# Problem statement:
Please retype every entry, keeping each one exactly as written.

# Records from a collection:
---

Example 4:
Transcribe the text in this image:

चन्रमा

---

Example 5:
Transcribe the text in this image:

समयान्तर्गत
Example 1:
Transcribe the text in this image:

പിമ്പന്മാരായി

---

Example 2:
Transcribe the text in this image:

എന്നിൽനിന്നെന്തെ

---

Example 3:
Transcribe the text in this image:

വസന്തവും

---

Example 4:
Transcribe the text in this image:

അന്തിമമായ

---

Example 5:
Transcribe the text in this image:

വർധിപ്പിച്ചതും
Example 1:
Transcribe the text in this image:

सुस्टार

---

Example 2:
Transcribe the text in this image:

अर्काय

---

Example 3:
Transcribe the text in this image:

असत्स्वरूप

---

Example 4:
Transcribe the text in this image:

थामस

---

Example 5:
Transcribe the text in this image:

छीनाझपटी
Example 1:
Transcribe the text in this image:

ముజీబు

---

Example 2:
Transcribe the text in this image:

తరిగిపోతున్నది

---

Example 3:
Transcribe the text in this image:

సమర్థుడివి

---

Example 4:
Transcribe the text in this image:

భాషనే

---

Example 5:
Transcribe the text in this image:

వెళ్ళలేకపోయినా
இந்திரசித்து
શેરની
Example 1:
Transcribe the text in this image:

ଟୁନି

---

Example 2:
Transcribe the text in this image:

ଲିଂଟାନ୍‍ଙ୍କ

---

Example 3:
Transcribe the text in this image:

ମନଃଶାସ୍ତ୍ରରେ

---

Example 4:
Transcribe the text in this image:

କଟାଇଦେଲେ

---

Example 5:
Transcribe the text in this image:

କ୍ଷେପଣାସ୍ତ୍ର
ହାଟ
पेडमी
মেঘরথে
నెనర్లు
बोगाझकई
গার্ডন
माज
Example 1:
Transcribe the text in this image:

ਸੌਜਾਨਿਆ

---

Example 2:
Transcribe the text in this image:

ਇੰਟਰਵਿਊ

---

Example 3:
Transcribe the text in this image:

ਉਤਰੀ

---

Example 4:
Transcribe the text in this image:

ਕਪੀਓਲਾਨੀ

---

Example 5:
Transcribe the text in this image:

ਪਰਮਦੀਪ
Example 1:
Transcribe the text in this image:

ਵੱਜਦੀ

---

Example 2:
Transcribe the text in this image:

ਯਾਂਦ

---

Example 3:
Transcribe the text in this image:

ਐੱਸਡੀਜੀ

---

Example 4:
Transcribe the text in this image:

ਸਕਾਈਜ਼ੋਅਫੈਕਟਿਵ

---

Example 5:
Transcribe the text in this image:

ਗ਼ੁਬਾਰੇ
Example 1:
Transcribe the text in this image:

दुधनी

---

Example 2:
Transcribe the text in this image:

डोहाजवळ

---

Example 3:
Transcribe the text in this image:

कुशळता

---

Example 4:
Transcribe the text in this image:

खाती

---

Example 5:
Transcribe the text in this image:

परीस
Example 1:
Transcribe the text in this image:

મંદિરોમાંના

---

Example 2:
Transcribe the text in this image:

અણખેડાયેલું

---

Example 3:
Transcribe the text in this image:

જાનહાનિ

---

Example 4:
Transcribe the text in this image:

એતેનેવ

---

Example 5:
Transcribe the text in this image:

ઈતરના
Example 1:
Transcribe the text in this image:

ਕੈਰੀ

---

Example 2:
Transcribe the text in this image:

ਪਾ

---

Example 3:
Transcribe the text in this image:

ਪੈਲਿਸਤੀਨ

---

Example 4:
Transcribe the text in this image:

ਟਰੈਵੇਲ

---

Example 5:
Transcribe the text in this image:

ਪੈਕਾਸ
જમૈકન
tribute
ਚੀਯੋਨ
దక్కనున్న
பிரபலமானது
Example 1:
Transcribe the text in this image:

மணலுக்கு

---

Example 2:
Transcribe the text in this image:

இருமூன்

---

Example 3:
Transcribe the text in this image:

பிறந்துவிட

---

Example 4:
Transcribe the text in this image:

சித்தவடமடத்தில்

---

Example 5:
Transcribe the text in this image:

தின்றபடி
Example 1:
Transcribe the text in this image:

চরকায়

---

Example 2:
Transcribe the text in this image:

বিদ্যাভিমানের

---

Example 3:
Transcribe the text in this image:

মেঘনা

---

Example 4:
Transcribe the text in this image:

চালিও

# Reply to the exercise:
---

Example 4:
Transcribe the text in this image:

चन्रमा

---

Example 5:
Transcribe the text in this image:

समयान्तर्गत
Example 1:
Transcribe the text in this image:

പിമ്പന്മാരായി

---

Example 2:
Transcribe the text in this image:

എന്നിൽനിന്നെന്തെ

---

Example 3:
Transcribe the text in this image:

വസന്തവും

---

Example 4:
Transcribe the text in this image:

അന്തിമമായ

---

Example 5:
Transcribe the text in this image:

വർധിപ്പിച്ചതും
Example 1:
Transcribe the text in this image:

सुस्टार

---

Example 2:
Transcribe the text in this image:

अर्काय

---

Example 3:
Transcribe the text in this image:

असत्स्वरूप

---

Example 4:
Transcribe the text in this image:

थामस

---

Example 5:
Transcribe the text in this image:

छीनाझपटी
Example 1:
Transcribe the text in this image:

ముజీబు

---

Example 2:
Transcribe the text in this image:

తరిగిపోతున్నది

---

Example 3:
Transcribe the text in this image:

సమర్థుడివి

---

Example 4:
Transcribe the text in this image:

భాషనే

---

Example 5:
Transcribe the text in this image:

వెళ్ళలేకపోయినా
இந்திரசித்து
શેરની
Example 1:
Transcribe the text in this image:

ଟୁନି

---

Example 2:
Transcribe the text in this image:

ଲିଂଟାନ୍‍ଙ୍କ

---

Example 3:
Transcribe the text in this image:

ମନଃଶାସ୍ତ୍ରରେ

---

Example 4:
Transcribe the text in this image:

କଟାଇଦେଲେ

---

Example 5:
Transcribe the text in this image:

କ୍ଷେପଣାସ୍ତ୍ର
ହାଟ
पेडमी
মেঘরথে
నెనర్లు
बोगाझकई
গার্ডন
माज
Example 1:
Transcribe the text in this image:

ਸੌਜਾਨਿਆ

---

Example 2:
Transcribe the text in this image:

ਇੰਟਰਵਿਊ

---

Example 3:
Transcribe the text in this image:

ਉਤਰੀ

---

Example 4:
Transcribe the text in this image:

ਕਪੀਓਲਾਨੀ

---

Example 5:
Transcribe the text in this image:

ਪਰਮਦੀਪ
Example 1:
Transcribe the text in this image:

ਵੱਜਦੀ

---

Example 2:
Transcribe the text in this image:

ਯਾਂਦ

---

Example 3:
Transcribe the text in this image:

ਐੱਸਡੀਜੀ

---

Example 4:
Transcribe the text in this image:

ਸਕਾਈਜ਼ੋਅਫੈਕਟਿਵ

---

Example 5:
Transcribe the text in this image:

ਗ਼ੁਬਾਰੇ
Example 1:
Transcribe the text in this image:

दुधनी

---

Example 2:
Transcribe the text in this image:

डोहाजवळ

---

Example 3:
Transcribe the text in this image:

कुशळता

---

Example 4:
Transcribe the text in this image:

खाती

---

Example 5:
Transcribe the text in this image:

परीस
Example 1:
Transcribe the text in this image:

મંદિરોમાંના

---

Example 2:
Transcribe the text in this image:

અણખેડાયેલું

---

Example 3:
Transcribe the text in this image:

જાનહાનિ

---

Example 4:
Transcribe the text in this image:

એતેનેવ

---

Example 5:
Transcribe the text in this image:

ઈતરના
Example 1:
Transcribe the text in this image:

ਕੈਰੀ

---

Example 2:
Transcribe the text in this image:

ਪਾ

---

Example 3:
Transcribe the text in this image:

ਪੈਲਿਸਤੀਨ

---

Example 4:
Transcribe the text in this image:

ਟਰੈਵੇਲ

---

Example 5:
Transcribe the text in this image:

ਪੈਕਾਸ
જમૈકન
tribute
ਚੀਯੋਨ
దక్కనున్న
பிரபலமானது
Example 1:
Transcribe the text in this image:

மணலுக்கு

---

Example 2:
Transcribe the text in this image:

இருமூன்

---

Example 3:
Transcribe the text in this image:

பிறந்துவிட

---

Example 4:
Transcribe the text in this image:

சித்தவடமடத்தில்

---

Example 5:
Transcribe the text in this image:

தின்றபடி
Example 1:
Transcribe the text in this image:

চরকায়

---

Example 2:
Transcribe the text in this image:

বিদ্যাভিমানের

---

Example 3:
Transcribe the text in this image:

মেঘনা

---

Example 4:
Transcribe the text in this image:

চালিও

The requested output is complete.